C. TRACHOMATIS (CT) infections of the upper genital tract in women are either acute, sub acute or chronic. CT infection has a tendency to be chronic, latent and persistent as a consequence of the host immune reaction to CT major outer membrane protein, 57 Kd heat shock protein and lipopolysaccharide. Chlamydial persistence can be induced as a result of inflammatory and/or immune regulated cytokines, Interferon gamma depletion of tryptophan causes a stress response involving development of abnormal forms with increased levels of stress response proteins which maintain host immune responses with continuous fibrin exudate.The main clinical consequences are acute and chronic pelvic inflammatory disease, with infertility, ectopic pregnancy and, less frequently, chronic pelvic pain as late sequelae.PID, WHEN ACUTE, IS MARKED BY BILATERAL PELVIC PAIN, PLUS OTHER INFECTIOUS SIGNS IN TYPICAL CASES: fever, leucorrhea, red and purulent cervix. In 50% cases, infectious signs are slight or absent or there is an atypical clinical situation. Laparoscopy is the key for diagnosis. It allows the surgeon to have a direct look at the pelvic organs and perform microbiologic and histologic sampling. In severe cases, laparoscopy allows the surgeon to aspirate the purulent discharge and successfully treat pelvic abscesses.Chronic PID usually is clinically silent. It is in most cases discovered some years after the onset of CT infection, in women operated on for tubal infertility or ectopic pregnancy. Further studies, to evaluate treatments efficiency in chronic cases and factors leading to ectopic pregnancy or to recurrence, are indicated.

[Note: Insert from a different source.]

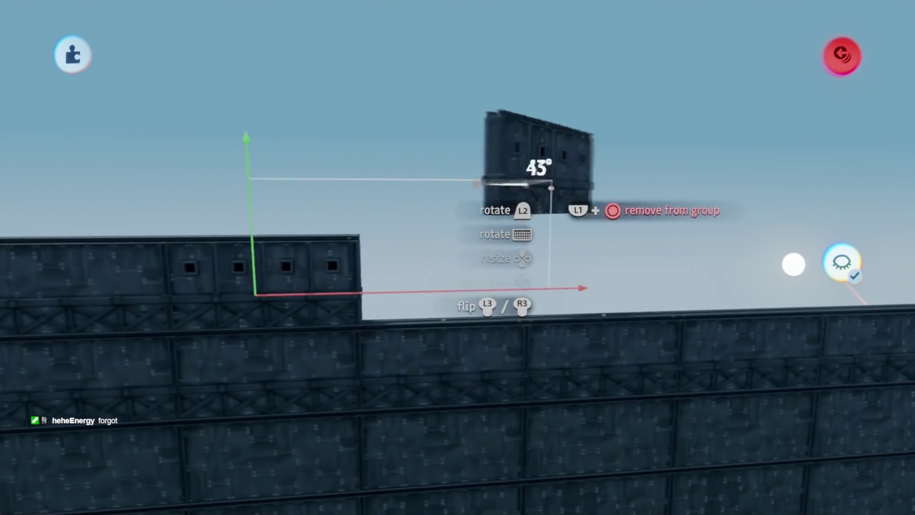
mouse_move(523, 279)
left_mouse_down()
mouse_move(548, 210)
mouse_move(414, 274)
left_mouse_up()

女性上生殖道沙眼衣原体(CT)感染可为急性、亚急性或慢性。由于宿主对CT主要外膜蛋白、57千道尔顿热休克蛋白和脂多糖的免疫反应,CT感染有慢性、潜伏和持续的倾向。炎症和/或免疫调节细胞因子可诱导衣原体持续存在,γ干扰素耗竭色氨酸会引发应激反应,导致异常形态的产生,应激反应蛋白水平升高,这些蛋白通过持续的纤维蛋白渗出维持宿主免疫反应。主要临床后果是急性和慢性盆腔炎,晚期后遗症包括不孕、异位妊娠,较少见的是慢性盆腔疼痛。急性盆腔炎的特征是双侧盆腔疼痛,典型病例还有其他感染迹象:发热、白带增多、宫颈红肿化脓。50%的病例感染迹象轻微或无感染迹象,或存在非典型临床情况。腹腔镜检查是诊断的关键。它使外科医生能够直接观察盆腔器官,并进行微生物学和组织学采样。在严重病例中,腹腔镜检查可使外科医生吸出脓性分泌物并成功治疗盆腔脓肿。慢性盆腔炎通常在临床上无明显症状。大多数情况下是在CT感染发病数年之后,在因输卵管性不孕或异位妊娠接受手术的女性中发现。需要进一步研究以评估慢性病例的治疗效果以及导致异位妊娠或复发的因素。